*TEXT PROVIDED:*
● ● ●
The first paper aims to answer the question of what Iran’s economy would have looked like in the absence of the 1979 revolution and the Iran-Iraq war (1980-1988). The second paper explores the question of whether individual experiences of Iranians with the Iran-Iraq war (1980-1988) during their early adulthood affected their preferences for having strong national defence forces and their willingness to fight for their country.


Mohammad Reza Farzanegan is a Professor of Economics of the Middle East in the Center for Near and Middle Eastern Studies (CNMS) and School of Business and Economics at Philipps-Universität Marburg since 2012. He graduated from Allameh Tabatabaei University with a B.A. in Theoretical Economics in 1999, and from the University of Tehran with an M.Sc. in Energy Economics and Marketing in 2002. With the support of the German Academic Exchange Service (DAAD), he earned his PhD in Economics (Dr.rer.pol) from the Technische Universität Dresden in 2009 with summa cum laude. His doctoral dissertation (“Political Economy of Natural Resources and Governance in Iran: An Empirical Investigation") under the supervision of Professor Marcel Thum won the Dr. Feldbausch best dissertation prize in 2009. Following his PhD project, he received the Alexander von Humboldt Foundation's Georg Forster Research Fellowship for Postdoctoral Researchers for his research project at the Leibniz-Zentrum für Europäische Wirtschaftsforschung (ZEW) in Mannheim and at the Technische Universität Dresden.
● ● ●
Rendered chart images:
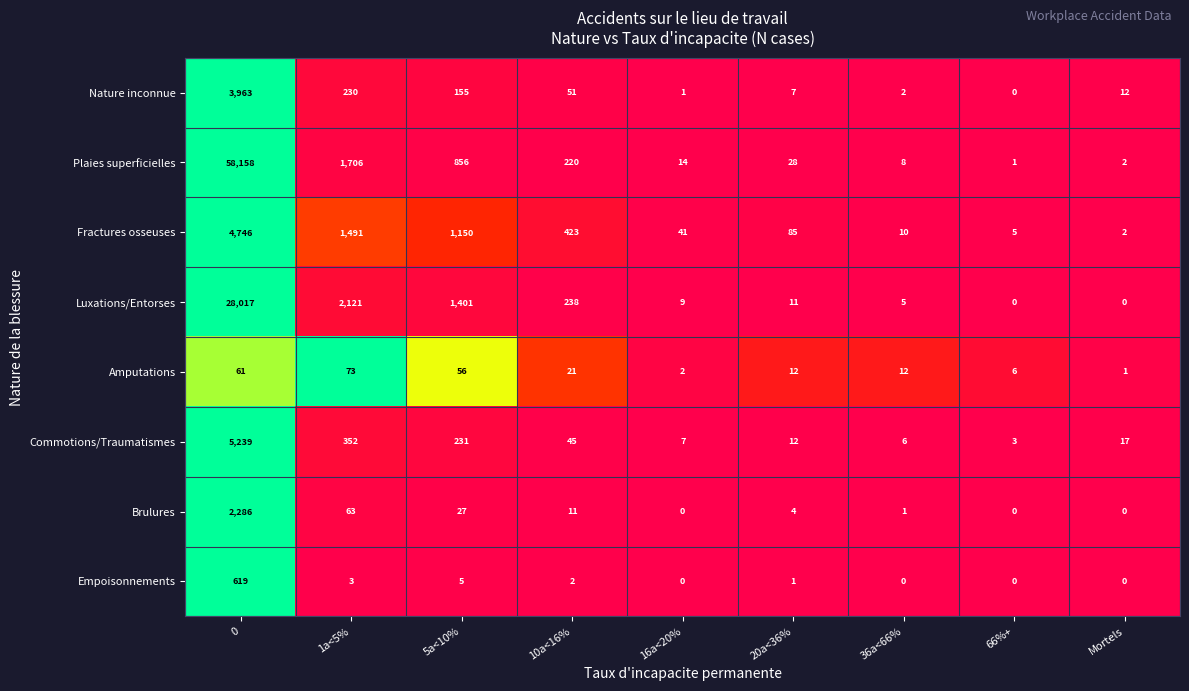

What is the average value of the Plaies superficielles series?

6777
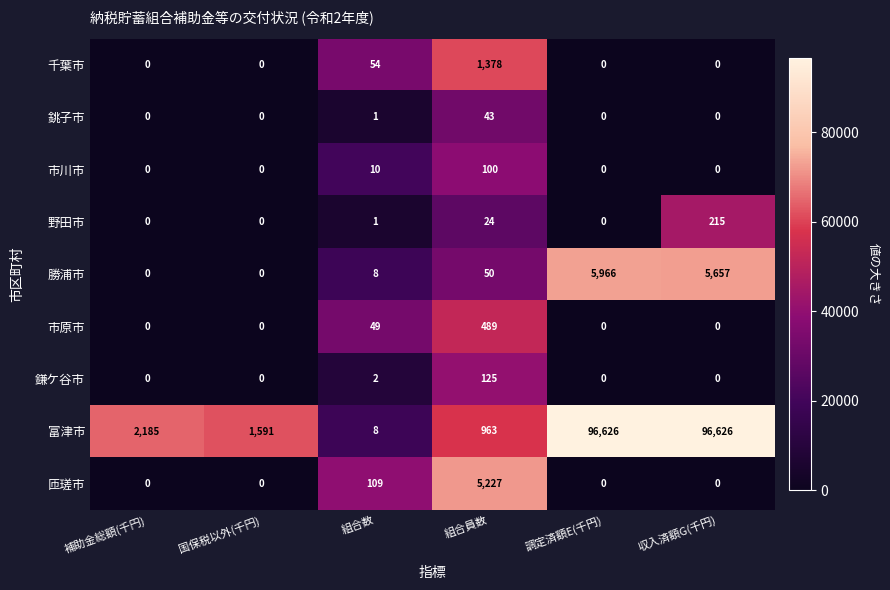

Between 組合数 and 調定済額E(千円), which series saw the biggest shift?

富津市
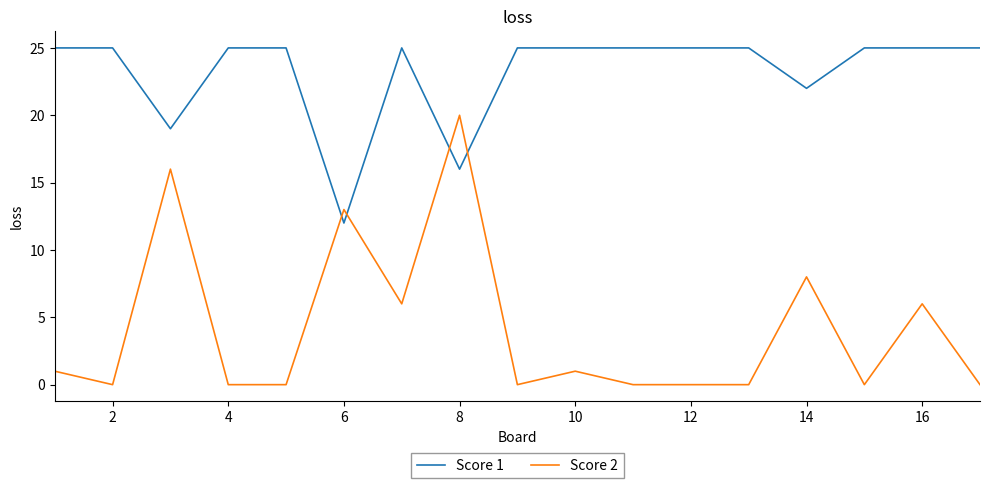

Which series has the widest spread of values?

Score 2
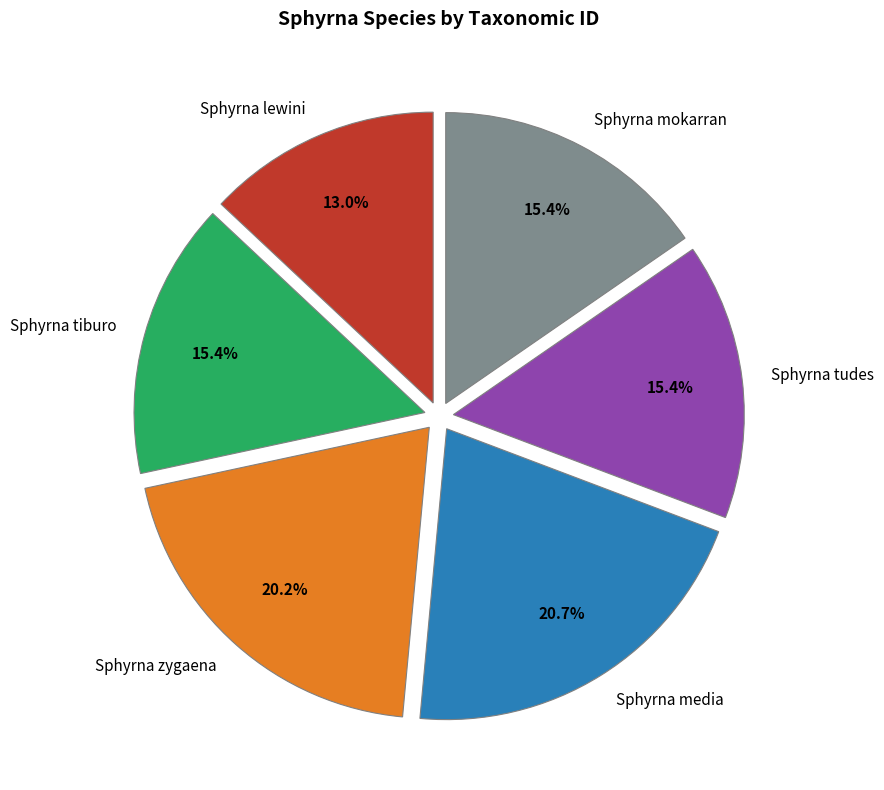

Which slice is the largest?

Sphyrna media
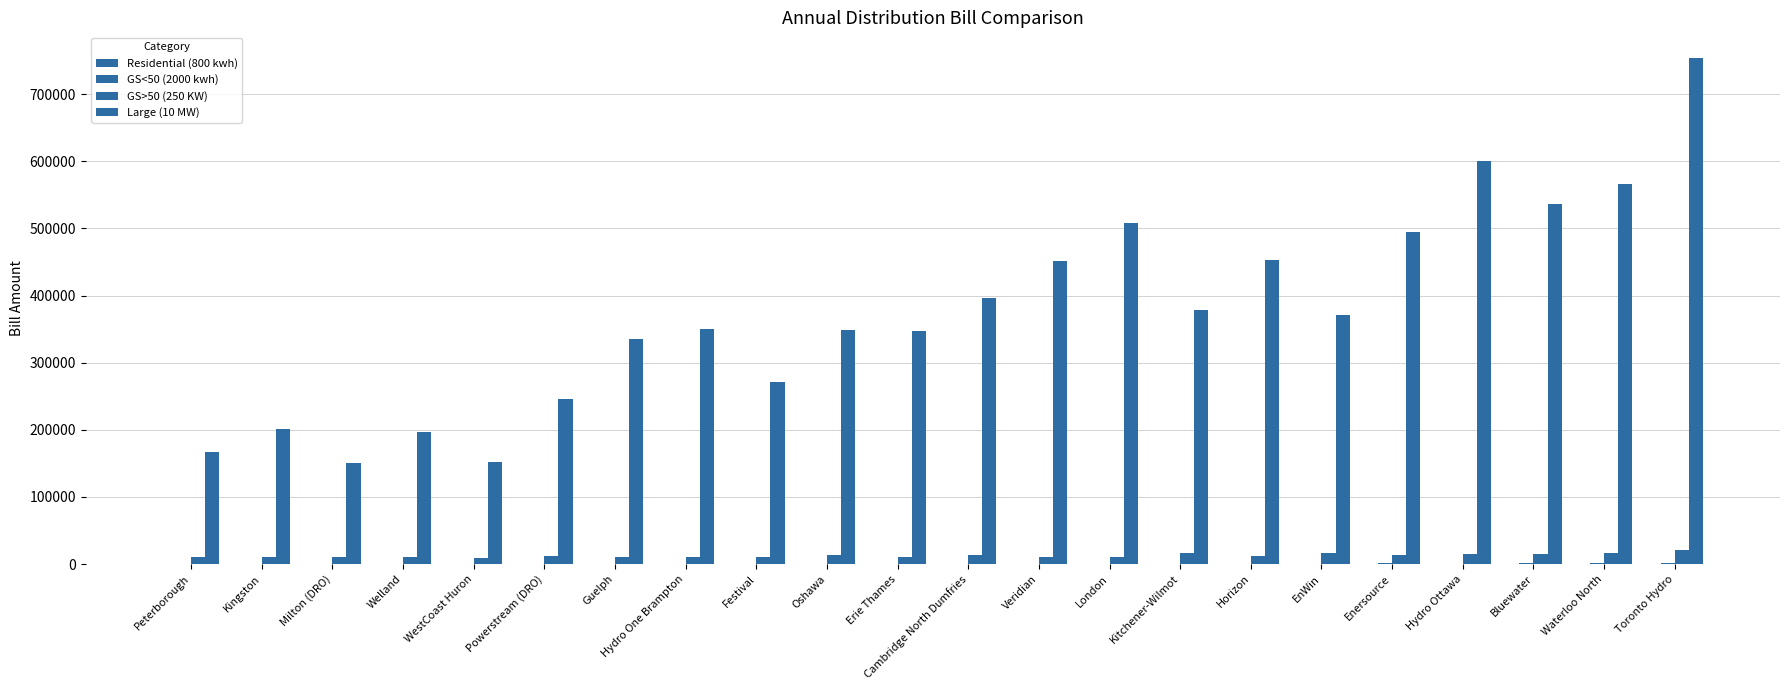

What is the sum of the GS>50 (250 KW) values at Powerstream (DRO) and EnWin?

27655.1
● ● ●
*EXERCISE SET:*
A – According to the profile of Mohammad Reza Farzanegan, what prize did his doctoral dissertation win?
B – Reproduce the part of the profile of Mohammad Reza Farzanegan starting at "The first paper" and ending at "for their country.".

*OUTPUTS BY TASK:*
A – The Dr. Feldbausch best dissertation prize in 2009.

B –
The first paper aims to answer the question of what Iran’s economy would have looked like in the absence of the 1979 revolution and the Iran-Iraq war (1980-1988). The second paper explores the question of whether individual experiences of Iranians with the Iran-Iraq war (1980-1988) during their early adulthood affected their preferences for having strong national defence forces and their willingness to fight for their country.